NEW YORK - A man found guilty 17 years ago of murdering his parents as a teenager was freed from prison yesterday, days after a court overturned the conviction and ordered a retrial because of new evidence.

NEW YORK - A man found guilty 17 years ago of murdering his parents as a teenager was freed from prison yesterday, days after a court overturned the conviction and ordered a retrial because of new evidence.

Martin Tankleff, 36, was released on $1 million bail. He thanked his friends, supporters, and witnesses who came forward "because it was the right thing to do."

An appeals court threw out the 1990 conviction last week, saying new evidence suggested that someone else might have killed Seymour and Arlene Tankleff in their Long Island home.
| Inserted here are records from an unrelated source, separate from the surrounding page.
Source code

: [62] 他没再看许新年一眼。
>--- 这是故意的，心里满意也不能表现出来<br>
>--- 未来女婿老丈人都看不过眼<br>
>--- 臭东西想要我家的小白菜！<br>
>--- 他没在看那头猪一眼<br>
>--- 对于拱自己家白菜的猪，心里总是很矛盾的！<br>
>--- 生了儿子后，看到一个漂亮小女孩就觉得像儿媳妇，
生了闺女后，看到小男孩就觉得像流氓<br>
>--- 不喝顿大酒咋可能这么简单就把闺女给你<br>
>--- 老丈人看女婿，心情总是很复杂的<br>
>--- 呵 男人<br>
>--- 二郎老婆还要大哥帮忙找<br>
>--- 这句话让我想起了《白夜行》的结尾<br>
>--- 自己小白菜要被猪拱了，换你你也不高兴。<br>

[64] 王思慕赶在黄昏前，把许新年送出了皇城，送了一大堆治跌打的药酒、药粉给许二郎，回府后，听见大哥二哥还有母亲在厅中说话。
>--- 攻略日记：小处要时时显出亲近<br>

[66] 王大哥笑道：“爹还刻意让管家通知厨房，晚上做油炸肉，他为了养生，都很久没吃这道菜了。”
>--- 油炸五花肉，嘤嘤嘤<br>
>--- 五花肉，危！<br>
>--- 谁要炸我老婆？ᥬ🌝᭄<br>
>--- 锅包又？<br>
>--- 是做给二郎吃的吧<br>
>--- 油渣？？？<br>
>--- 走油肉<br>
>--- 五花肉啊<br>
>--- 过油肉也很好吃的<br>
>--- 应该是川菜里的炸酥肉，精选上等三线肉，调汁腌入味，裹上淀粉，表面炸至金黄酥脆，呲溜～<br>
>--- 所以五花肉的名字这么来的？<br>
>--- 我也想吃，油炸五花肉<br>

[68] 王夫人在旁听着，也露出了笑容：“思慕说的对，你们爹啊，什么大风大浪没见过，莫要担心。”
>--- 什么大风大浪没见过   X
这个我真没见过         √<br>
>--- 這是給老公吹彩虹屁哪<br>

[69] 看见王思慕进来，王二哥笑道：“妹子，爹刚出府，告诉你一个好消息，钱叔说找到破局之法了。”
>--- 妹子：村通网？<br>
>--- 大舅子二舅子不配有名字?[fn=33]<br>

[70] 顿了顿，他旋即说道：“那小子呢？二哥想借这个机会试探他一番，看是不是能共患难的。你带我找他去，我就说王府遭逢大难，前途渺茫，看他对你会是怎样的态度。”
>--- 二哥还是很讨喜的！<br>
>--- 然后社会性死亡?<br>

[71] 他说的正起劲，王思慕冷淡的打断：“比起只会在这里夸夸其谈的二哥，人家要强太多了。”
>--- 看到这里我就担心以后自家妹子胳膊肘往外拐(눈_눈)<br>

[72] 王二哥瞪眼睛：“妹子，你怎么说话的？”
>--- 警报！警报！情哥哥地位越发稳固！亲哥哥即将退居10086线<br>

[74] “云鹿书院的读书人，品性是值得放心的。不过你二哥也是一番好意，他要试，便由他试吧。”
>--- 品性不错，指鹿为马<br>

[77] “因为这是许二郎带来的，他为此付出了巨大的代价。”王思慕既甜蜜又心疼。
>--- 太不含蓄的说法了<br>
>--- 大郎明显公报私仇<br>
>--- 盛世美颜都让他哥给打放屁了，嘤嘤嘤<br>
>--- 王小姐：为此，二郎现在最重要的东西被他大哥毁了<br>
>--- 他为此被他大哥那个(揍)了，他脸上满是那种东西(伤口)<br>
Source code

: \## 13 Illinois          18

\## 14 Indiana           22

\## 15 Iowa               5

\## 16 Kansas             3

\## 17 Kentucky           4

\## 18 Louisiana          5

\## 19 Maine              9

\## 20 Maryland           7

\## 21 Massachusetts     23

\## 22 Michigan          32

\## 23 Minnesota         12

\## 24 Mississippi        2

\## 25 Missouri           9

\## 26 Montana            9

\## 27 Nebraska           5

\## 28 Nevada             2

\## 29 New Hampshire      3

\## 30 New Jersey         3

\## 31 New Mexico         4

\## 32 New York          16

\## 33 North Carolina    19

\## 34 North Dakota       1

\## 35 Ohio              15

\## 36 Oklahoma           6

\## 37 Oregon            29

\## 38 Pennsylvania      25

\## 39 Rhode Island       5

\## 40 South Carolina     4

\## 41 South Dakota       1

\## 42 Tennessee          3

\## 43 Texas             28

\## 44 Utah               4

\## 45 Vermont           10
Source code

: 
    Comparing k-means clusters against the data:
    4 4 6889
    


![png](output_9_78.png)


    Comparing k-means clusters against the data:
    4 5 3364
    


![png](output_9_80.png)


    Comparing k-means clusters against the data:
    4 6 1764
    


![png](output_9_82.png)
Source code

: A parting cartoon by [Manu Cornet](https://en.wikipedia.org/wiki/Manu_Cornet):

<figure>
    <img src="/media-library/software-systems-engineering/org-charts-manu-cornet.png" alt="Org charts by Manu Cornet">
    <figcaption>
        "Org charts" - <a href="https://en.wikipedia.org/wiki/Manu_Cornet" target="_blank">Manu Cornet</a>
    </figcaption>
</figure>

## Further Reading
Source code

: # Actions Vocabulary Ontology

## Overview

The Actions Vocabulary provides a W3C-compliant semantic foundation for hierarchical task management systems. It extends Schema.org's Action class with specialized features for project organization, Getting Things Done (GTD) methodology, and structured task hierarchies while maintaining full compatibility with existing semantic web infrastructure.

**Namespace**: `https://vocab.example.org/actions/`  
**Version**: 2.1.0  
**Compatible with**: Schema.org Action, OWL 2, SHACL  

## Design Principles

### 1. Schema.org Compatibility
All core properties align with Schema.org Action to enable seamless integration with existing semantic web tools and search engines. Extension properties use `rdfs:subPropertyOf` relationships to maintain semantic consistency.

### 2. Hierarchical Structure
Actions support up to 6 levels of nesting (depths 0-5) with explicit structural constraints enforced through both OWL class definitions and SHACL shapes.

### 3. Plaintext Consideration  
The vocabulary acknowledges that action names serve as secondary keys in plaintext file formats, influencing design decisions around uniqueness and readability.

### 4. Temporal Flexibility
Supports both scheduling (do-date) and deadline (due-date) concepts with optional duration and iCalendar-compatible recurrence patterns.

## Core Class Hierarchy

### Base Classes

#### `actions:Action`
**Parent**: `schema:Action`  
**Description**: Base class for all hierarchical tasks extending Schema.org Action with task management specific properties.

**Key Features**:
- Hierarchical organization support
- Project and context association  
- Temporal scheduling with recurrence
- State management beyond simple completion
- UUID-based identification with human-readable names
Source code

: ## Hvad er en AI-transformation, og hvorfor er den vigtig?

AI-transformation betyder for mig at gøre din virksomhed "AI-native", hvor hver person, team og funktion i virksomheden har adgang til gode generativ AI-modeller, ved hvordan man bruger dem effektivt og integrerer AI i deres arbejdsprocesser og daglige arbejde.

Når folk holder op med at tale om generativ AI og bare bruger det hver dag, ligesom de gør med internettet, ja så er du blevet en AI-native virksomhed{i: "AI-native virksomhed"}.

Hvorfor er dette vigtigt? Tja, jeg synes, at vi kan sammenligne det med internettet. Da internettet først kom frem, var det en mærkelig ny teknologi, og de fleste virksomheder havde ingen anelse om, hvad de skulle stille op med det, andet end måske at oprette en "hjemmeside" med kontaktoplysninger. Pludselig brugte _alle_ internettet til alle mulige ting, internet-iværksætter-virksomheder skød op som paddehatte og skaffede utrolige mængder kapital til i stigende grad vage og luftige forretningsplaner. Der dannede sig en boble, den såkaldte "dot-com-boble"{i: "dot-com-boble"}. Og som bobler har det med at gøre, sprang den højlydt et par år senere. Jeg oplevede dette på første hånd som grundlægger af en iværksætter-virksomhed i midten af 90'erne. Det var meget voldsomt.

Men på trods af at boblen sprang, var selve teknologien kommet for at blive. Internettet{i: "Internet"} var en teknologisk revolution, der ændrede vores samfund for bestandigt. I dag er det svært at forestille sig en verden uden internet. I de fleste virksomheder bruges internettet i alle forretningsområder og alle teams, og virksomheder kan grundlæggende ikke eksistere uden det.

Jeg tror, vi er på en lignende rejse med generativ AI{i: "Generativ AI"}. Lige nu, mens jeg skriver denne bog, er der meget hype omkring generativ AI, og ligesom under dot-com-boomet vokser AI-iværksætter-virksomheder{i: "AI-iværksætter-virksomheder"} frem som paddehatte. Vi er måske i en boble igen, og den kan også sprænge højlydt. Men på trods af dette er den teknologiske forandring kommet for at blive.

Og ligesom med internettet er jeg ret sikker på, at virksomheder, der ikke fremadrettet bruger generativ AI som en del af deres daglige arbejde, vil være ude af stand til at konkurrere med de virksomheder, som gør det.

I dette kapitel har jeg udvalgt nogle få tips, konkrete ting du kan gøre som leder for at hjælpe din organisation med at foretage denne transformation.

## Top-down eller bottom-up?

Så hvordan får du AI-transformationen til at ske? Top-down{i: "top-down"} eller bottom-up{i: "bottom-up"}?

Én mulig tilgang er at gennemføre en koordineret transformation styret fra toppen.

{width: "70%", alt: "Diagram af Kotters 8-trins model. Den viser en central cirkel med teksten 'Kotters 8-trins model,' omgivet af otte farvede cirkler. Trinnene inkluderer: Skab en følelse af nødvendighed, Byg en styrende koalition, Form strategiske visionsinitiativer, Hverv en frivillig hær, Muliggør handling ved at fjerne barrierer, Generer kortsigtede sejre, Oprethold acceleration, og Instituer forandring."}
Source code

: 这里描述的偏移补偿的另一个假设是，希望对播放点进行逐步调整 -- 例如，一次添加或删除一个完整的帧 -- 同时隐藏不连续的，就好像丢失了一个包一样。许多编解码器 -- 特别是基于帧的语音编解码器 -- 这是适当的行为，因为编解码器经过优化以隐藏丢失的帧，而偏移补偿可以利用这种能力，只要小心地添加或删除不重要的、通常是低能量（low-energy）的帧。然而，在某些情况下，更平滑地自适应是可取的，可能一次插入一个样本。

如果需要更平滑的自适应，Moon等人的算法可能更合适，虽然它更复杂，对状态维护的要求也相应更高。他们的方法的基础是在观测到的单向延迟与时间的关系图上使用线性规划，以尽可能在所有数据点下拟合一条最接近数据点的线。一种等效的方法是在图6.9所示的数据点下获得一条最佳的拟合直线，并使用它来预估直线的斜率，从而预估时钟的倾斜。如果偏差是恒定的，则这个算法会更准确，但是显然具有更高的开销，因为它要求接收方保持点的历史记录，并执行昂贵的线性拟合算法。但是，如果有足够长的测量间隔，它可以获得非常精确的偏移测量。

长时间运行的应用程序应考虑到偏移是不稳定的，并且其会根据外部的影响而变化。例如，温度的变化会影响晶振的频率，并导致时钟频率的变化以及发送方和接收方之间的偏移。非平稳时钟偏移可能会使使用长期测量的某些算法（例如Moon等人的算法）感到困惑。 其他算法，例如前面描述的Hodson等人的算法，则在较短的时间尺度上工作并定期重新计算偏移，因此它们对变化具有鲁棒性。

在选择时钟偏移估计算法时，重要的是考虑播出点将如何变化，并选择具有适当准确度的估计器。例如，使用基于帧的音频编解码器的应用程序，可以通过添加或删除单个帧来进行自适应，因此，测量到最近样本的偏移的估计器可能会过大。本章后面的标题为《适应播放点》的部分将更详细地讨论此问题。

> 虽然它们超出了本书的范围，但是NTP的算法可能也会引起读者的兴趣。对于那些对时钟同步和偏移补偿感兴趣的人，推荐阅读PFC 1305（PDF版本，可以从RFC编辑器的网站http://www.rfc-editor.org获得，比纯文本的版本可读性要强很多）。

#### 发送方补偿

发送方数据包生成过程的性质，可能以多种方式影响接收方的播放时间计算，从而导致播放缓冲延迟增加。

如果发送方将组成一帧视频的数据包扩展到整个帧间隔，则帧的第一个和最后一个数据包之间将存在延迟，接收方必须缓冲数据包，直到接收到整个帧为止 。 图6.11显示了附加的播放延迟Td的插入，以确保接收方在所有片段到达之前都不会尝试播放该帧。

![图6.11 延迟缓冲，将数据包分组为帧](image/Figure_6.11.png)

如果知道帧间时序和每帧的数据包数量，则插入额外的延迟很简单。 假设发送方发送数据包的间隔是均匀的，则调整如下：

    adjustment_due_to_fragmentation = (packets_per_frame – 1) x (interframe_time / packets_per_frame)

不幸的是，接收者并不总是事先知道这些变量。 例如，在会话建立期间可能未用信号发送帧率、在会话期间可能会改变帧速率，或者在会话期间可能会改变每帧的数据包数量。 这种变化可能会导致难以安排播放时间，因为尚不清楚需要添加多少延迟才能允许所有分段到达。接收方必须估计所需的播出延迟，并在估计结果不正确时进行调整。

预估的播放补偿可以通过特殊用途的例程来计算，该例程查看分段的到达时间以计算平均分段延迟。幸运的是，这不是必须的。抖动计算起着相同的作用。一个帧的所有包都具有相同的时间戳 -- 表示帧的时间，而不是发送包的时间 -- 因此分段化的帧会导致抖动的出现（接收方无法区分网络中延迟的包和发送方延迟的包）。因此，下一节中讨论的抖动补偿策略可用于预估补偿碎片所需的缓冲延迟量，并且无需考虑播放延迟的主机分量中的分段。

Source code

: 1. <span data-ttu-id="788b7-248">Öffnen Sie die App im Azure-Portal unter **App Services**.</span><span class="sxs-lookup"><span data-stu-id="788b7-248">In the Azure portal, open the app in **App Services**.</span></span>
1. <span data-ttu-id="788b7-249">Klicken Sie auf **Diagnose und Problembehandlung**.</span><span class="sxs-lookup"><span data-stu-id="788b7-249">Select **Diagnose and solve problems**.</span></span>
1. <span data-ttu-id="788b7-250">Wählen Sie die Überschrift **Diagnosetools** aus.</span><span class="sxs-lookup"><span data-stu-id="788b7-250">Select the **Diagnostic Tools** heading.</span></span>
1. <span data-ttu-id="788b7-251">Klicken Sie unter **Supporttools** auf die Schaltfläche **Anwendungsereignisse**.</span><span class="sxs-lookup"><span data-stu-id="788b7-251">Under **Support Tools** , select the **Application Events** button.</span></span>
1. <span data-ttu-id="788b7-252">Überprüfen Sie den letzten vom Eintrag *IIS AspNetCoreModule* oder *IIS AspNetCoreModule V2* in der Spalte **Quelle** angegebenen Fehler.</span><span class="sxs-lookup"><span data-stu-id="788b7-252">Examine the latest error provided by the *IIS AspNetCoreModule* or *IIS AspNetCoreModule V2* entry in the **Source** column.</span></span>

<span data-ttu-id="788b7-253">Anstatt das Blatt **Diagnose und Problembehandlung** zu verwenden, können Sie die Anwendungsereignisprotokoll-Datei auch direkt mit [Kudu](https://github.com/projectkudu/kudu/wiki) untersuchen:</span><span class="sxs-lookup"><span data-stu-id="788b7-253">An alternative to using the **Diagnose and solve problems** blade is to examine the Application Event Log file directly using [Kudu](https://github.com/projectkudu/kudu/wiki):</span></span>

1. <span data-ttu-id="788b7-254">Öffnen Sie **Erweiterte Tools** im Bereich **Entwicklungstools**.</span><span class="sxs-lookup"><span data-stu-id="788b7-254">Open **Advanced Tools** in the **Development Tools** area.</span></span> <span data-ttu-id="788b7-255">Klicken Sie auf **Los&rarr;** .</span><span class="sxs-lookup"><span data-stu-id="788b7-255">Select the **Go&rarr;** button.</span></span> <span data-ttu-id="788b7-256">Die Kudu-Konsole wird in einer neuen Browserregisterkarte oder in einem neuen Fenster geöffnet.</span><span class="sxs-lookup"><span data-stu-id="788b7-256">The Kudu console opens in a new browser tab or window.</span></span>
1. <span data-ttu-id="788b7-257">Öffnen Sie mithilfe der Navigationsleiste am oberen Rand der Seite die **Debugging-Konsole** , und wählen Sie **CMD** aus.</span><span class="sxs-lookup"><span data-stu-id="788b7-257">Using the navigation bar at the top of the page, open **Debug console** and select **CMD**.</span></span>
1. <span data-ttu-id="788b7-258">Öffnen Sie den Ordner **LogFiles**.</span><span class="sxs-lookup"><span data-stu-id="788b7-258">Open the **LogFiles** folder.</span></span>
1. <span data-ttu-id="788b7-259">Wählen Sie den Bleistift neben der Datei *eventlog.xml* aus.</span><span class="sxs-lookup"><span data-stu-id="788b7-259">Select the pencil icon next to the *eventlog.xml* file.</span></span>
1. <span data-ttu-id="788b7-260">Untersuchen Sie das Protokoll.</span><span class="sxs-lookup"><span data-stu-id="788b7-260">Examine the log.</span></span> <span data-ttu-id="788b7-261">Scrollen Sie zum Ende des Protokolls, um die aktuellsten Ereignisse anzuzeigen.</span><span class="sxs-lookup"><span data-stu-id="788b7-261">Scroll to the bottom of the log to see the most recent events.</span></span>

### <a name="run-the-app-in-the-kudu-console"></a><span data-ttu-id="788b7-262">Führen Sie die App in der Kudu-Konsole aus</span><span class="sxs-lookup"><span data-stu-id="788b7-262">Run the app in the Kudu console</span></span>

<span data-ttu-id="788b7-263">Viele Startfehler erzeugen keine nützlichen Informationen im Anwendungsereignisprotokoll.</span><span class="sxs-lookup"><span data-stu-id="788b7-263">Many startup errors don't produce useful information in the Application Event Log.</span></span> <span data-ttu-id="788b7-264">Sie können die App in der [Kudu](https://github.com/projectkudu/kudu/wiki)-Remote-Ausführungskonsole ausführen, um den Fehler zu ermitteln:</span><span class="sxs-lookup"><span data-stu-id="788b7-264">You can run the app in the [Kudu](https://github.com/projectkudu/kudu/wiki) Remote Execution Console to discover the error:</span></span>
"I was as upset when Marty was convicted as I was the day I learned that there were murders," said his aunt, Mary Anne McClure. "Now we can mourn my sister properly, because we haven't been able to for 19 years."

Martin Tankleff was 17 when his parents were bludgeoned and stabbed in their Belle Terre, N.Y., house in 1988. After a detective falsely told him that his father had awakened from a coma and implicated him, Tankleff wondered aloud whether he might have "blacked out" and committed the crimes, and he confessed to them. But he quickly withdrew the confession, refusing to sign a statement police had prepared.

He was sentenced to 50 years to life in prison after being convicted in one of the nation's first televised trials.

Private detectives working on Tankleff's behalf later turned up witnesses who implicated a business partner of his father's and others in the killings. The partner, Jerry Steuerman, was never charged and has denied involvement.

The Appellate Division of state Supreme Court in Brooklyn said it was probable that a new jury would render a different verdict if given a chance to hear all the evidence now available.

The case had raised questions about coercive interrogation tactics and drew the support of the Innocence Project, a group dedicated to exonerating wrongfully convicted people. "It's a great day for justice in New York and in the country generally," said Barry Scheck, the project's executive director.

Suffolk County District Attorney Thomas Spota did not say whether he would seek to prosecute Tankleff again.